Consider a very easy example. You board an airplane destined to your favorite vacation spot. How talented is the pilot who is flying your airplane? Is he a “good” pilot or a “bad” pilot? One would hope he is “good enough” to fulfill his duties and ensure your and other passengers' safety. However, when you start thinking like a statistician, you may ponder the thought of how good of a pilot he is relative to other pilots. Where on the curve does your pilot fall? In terms of his or her skill, the pilot of an airplane can be absolutely good, but still relatively poor. Perhaps that pilot falls on the lower end of the talent curve for pilots. The pilot is still very capable of flying the plane, they have passed an absolute standard, but he or she just isn't quite as good as most other pilots (see Figure 1.5).

We can come up with a lot of other examples to illustrate the absolute versus relative distinction.
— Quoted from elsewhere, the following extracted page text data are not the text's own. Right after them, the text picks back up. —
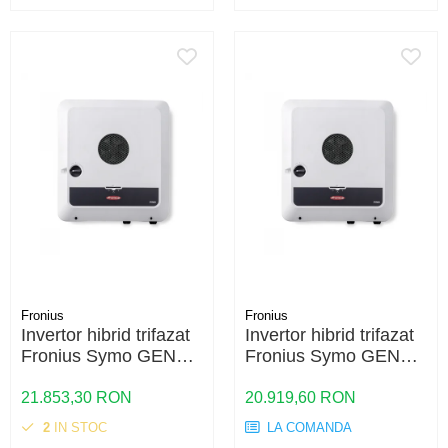
Fronius
Fronius
Invertor hibrid trifazat
Invertor hibrid trifazat
Fronius Symo GEN24
Fronius Symo GEN24
SC 10.0 Plus – 10kW,
SC 8.0 Plus – 8kW,
Backup Ready,
Backup Ready,
21.853,30 RON
20.919,60 RON
Eficienta 98.3%
Eficienta 98.3%
2
IN STOC
LA COMANDA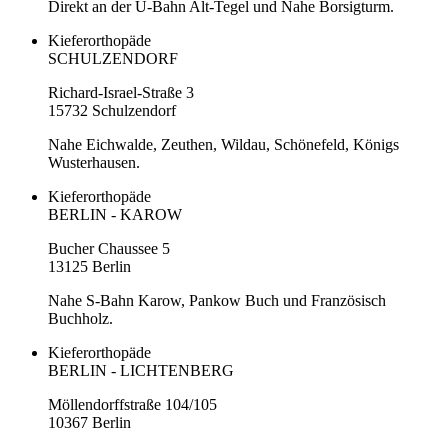
Direkt an der U-Bahn Alt-Tegel und Nahe Borsigturm.
Kieferorthopäde
SCHULZENDORF
Richard-Israel-Straße 3
15732 Schulzendorf
Nahe Eichwalde, Zeuthen, Wildau, Schönefeld, Königs
Wusterhausen.
Kieferorthopäde
BERLIN - KAROW
Bucher Chaussee 5
13125 Berlin
Nahe S-Bahn Karow, Pankow Buch und Französisch
Buchholz.
Kieferorthopäde
BERLIN - LICHTENBERG
Möllendorffstraße 104/105
10367 Berlin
If someone asked you whether you are intelligent, ego aside, as a statistician, you may respond “relative to who?” Indeed, with a construct like IQ, relativity is all we really have. What does absolute intelligence look like? Should our species discover aliens on another planet one day, we may need to revise our definition of intelligence if such are much more (or much less) advanced than we are. Though of course, this would assume we have the intelligence to comprehend that their capacities are more than ours, a fact not guaranteed and hence another example of the trap of relativity.

Relativity is a benchmark used to evaluate much phenomena, from intelligence to scholastic achievement to prevalence of depression, and indeed much of human and nonhuman behavior. Understanding that events witnessed could be theorized to have come from known distributions (like the talent distribution of pilots) is a first step to thinking statistically. Most phenomena have distributions, either known or unknown. Statistics, in large part, is a study of such distributions.


Figure 1.5 The “pilot criterion” must be met for any pilot to be permitted to fly your plane. However, of those skilled enough to fly, your pilot may still lay at the lower end of the curve. That is, your pilot may be absolutely good, but relatively poor in terms of skill.